Segment Open
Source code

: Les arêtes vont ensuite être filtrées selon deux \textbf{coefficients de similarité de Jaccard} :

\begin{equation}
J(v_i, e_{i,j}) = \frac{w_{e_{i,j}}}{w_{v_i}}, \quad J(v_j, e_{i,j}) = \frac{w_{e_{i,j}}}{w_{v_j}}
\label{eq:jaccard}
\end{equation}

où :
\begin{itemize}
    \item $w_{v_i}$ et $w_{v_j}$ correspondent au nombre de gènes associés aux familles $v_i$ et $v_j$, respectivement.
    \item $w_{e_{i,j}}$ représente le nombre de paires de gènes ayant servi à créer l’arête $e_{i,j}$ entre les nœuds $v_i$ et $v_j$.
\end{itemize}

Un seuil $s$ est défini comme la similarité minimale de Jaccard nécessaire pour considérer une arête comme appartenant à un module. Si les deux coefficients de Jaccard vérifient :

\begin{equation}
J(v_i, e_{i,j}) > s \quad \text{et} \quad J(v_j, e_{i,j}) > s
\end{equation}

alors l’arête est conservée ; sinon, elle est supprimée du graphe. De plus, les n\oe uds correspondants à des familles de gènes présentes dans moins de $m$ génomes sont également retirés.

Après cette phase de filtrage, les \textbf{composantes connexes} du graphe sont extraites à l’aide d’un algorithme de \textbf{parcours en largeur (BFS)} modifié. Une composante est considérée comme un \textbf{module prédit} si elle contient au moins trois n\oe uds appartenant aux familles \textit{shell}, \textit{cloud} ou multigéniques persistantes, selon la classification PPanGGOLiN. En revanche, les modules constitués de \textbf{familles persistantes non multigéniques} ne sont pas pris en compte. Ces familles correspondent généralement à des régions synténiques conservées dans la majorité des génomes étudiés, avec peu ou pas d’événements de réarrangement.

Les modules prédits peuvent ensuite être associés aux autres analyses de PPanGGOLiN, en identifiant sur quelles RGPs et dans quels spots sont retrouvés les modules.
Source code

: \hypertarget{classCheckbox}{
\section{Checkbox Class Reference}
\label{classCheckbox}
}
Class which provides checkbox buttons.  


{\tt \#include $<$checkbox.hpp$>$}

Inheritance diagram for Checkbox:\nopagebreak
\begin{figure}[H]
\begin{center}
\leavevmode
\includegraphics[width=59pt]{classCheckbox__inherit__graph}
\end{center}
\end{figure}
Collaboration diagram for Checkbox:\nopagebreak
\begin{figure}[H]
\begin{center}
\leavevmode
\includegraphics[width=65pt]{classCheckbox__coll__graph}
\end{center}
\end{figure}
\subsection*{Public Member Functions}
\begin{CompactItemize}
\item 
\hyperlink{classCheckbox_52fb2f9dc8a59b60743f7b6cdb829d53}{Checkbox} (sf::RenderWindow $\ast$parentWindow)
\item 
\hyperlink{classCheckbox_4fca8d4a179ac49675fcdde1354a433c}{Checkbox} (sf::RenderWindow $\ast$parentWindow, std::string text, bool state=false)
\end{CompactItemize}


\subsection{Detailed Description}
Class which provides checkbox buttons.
Segment Closed
Exercise aim: Your job is to reproduce the listing exactly.

Written response:
Source code

: Les arêtes vont ensuite être filtrées selon deux \textbf{coefficients de similarité de Jaccard} :

\begin{equation}
J(v_i, e_{i,j}) = \frac{w_{e_{i,j}}}{w_{v_i}}, \quad J(v_j, e_{i,j}) = \frac{w_{e_{i,j}}}{w_{v_j}}
\label{eq:jaccard}
\end{equation}

où :
\begin{itemize}
    \item $w_{v_i}$ et $w_{v_j}$ correspondent au nombre de gènes associés aux familles $v_i$ et $v_j$, respectivement.
    \item $w_{e_{i,j}}$ représente le nombre de paires de gènes ayant servi à créer l’arête $e_{i,j}$ entre les nœuds $v_i$ et $v_j$.
\end{itemize}

Un seuil $s$ est défini comme la similarité minimale de Jaccard nécessaire pour considérer une arête comme appartenant à un module. Si les deux coefficients de Jaccard vérifient :

\begin{equation}
J(v_i, e_{i,j}) > s \quad \text{et} \quad J(v_j, e_{i,j}) > s
\end{equation}

alors l’arête est conservée ; sinon, elle est supprimée du graphe. De plus, les n\oe uds correspondants à des familles de gènes présentes dans moins de $m$ génomes sont également retirés.

Après cette phase de filtrage, les \textbf{composantes connexes} du graphe sont extraites à l’aide d’un algorithme de \textbf{parcours en largeur (BFS)} modifié. Une composante est considérée comme un \textbf{module prédit} si elle contient au moins trois n\oe uds appartenant aux familles \textit{shell}, \textit{cloud} ou multigéniques persistantes, selon la classification PPanGGOLiN. En revanche, les modules constitués de \textbf{familles persistantes non multigéniques} ne sont pas pris en compte. Ces familles correspondent généralement à des régions synténiques conservées dans la majorité des génomes étudiés, avec peu ou pas d’événements de réarrangement.

Les modules prédits peuvent ensuite être associés aux autres analyses de PPanGGOLiN, en identifiant sur quelles RGPs et dans quels spots sont retrouvés les modules.
Source code

: \hypertarget{classCheckbox}{
\section{Checkbox Class Reference}
\label{classCheckbox}
}
Class which provides checkbox buttons.  


{\tt \#include $<$checkbox.hpp$>$}

Inheritance diagram for Checkbox:\nopagebreak
\begin{figure}[H]
\begin{center}
\leavevmode
\includegraphics[width=59pt]{classCheckbox__inherit__graph}
\end{center}
\end{figure}
Collaboration diagram for Checkbox:\nopagebreak
\begin{figure}[H]
\begin{center}
\leavevmode
\includegraphics[width=65pt]{classCheckbox__coll__graph}
\end{center}
\end{figure}
\subsection*{Public Member Functions}
\begin{CompactItemize}
\item 
\hyperlink{classCheckbox_52fb2f9dc8a59b60743f7b6cdb829d53}{Checkbox} (sf::RenderWindow $\ast$parentWindow)
\item 
\hyperlink{classCheckbox_4fca8d4a179ac49675fcdde1354a433c}{Checkbox} (sf::RenderWindow $\ast$parentWindow, std::string text, bool state=false)
\end{CompactItemize}


\subsection{Detailed Description}
Class which provides checkbox buttons.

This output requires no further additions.